Jack Mawson retired from the National Coal Board in 1962 after 46 years in the coal industry. 46 years had took their toll on him. Although he was only 59 years old, Jack had driven himself hard through these years and his poor health decided for him that now it was time to start taking it easier.
Jack and Phyllis sold up in Chesterfield and moved to a bungalow in Humberston, a small village near Cleethorpes, Lincolnshire and a stones throw away from the wildfowling saltmarshes that Jack loved.
Jack could well do without the coal industry, however the coal industry stuggled without Jack. It wasn't long before the manufacturers that he had supported came knocking on his door for guidance.

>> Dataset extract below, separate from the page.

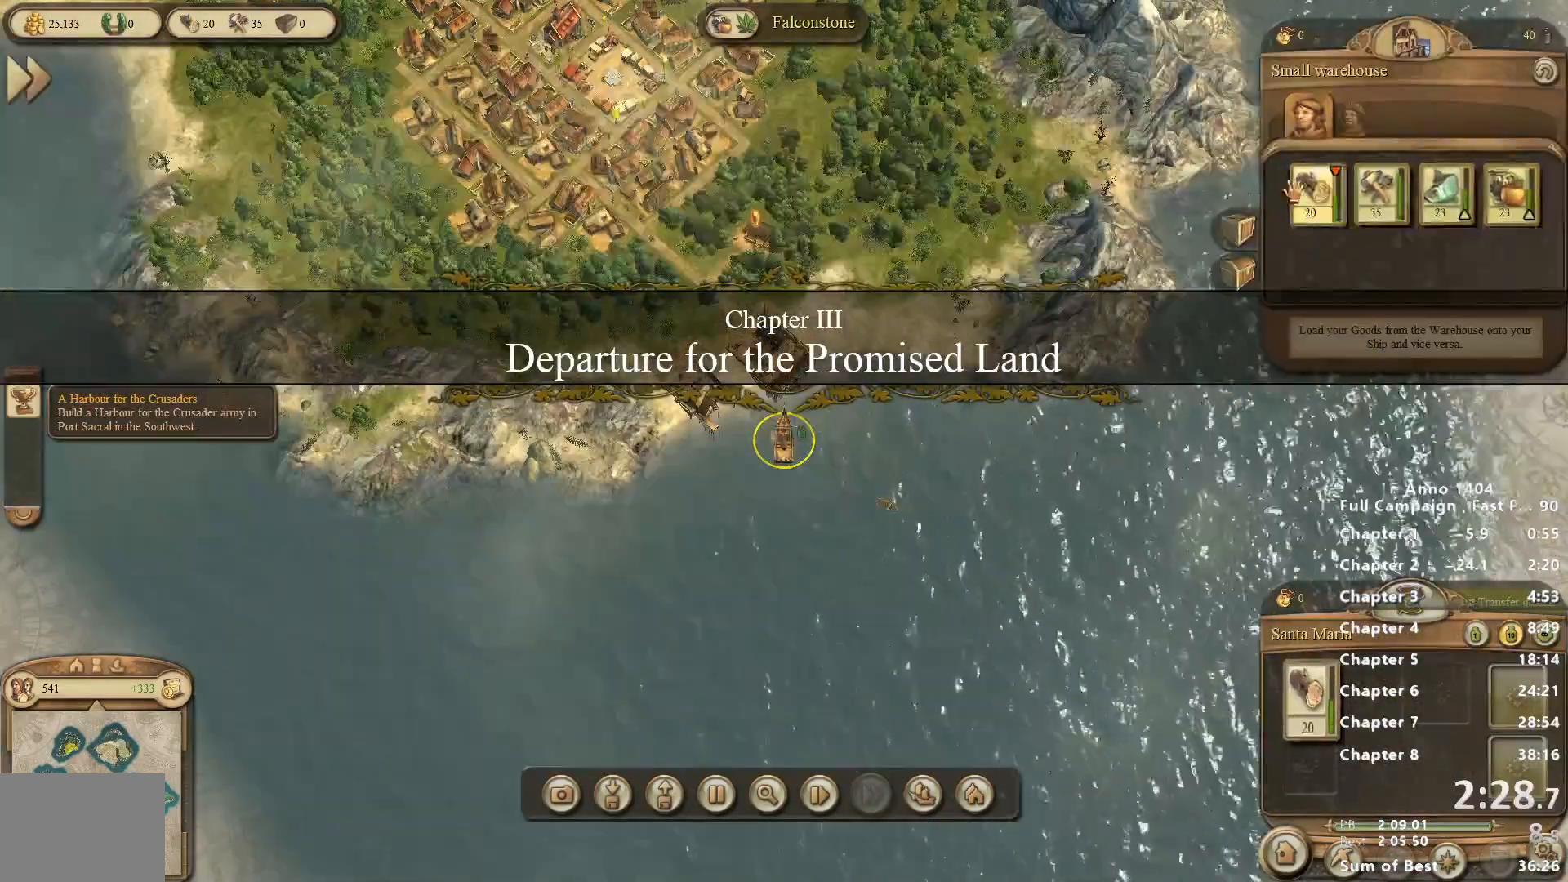
{"keys": [], "mouse": [], "events": [[17, "mouse_left", "up"], [350, "mouse_left", "down"], [400, "mouse_left", "up"]]}
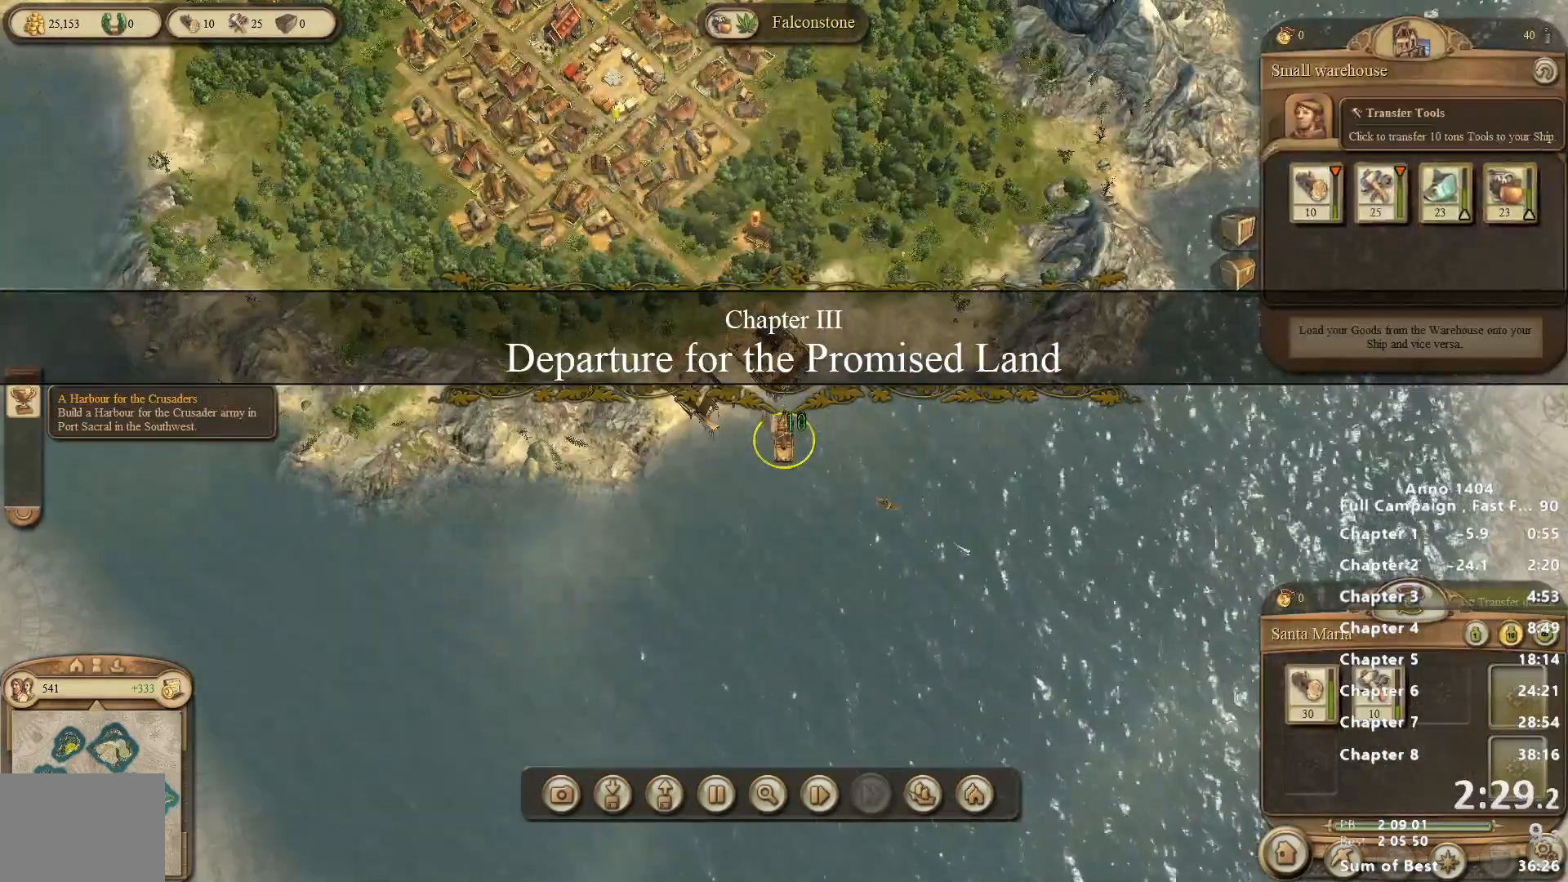
{"keys": [], "mouse": [], "events": []}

The retirement that his health demanded wasn't forthcoming and no more than a few weeks from his retirement he was persuaded to take a consultant role with Mavor and Coulson and Austin Hoy. These two companies had been taken over by Anderson Strathclyde who also started to draw on Jack's many years experience in the industry.
This letter sent from Gebr Eickhoff in Germany shows the high esteem that Jack was held in by the industry manufacturers.
So hectic was this schedule that Jack and Phyllis decided to move back closer to where the action was and bought a house in Chesterfield in 1967, a house so big that it made sense for them to be joined in in it by their daughter, Jean and her husband, Flt Lt Roy Mather DFC AFC.
As mentioned before, Roy served his time as one of Jack's fitter welders at Hardwick's Homewood colliery. Roy had retired from the RAF and had decided to 'get his face mucky' again, joining Annesley colliery as a fitter welder again.
Powderham Lodge, the house in Chesterfield, situated on Hady Hill, became our ancestral home until 1997.
It was handily placed for Jack, being on the main road out to Bolsover, with the collieries of Arkwright, Ireland and Markham not too far from the beaten path.
Jack remained working in his consultancy road for a number of years from this base. Including supporting the use of his Hoy Mawco machine at a number of collieries in the area.
Jack was back in the wooden pattern shop with this redesigned conical shearer head for Anderson Strathclyde.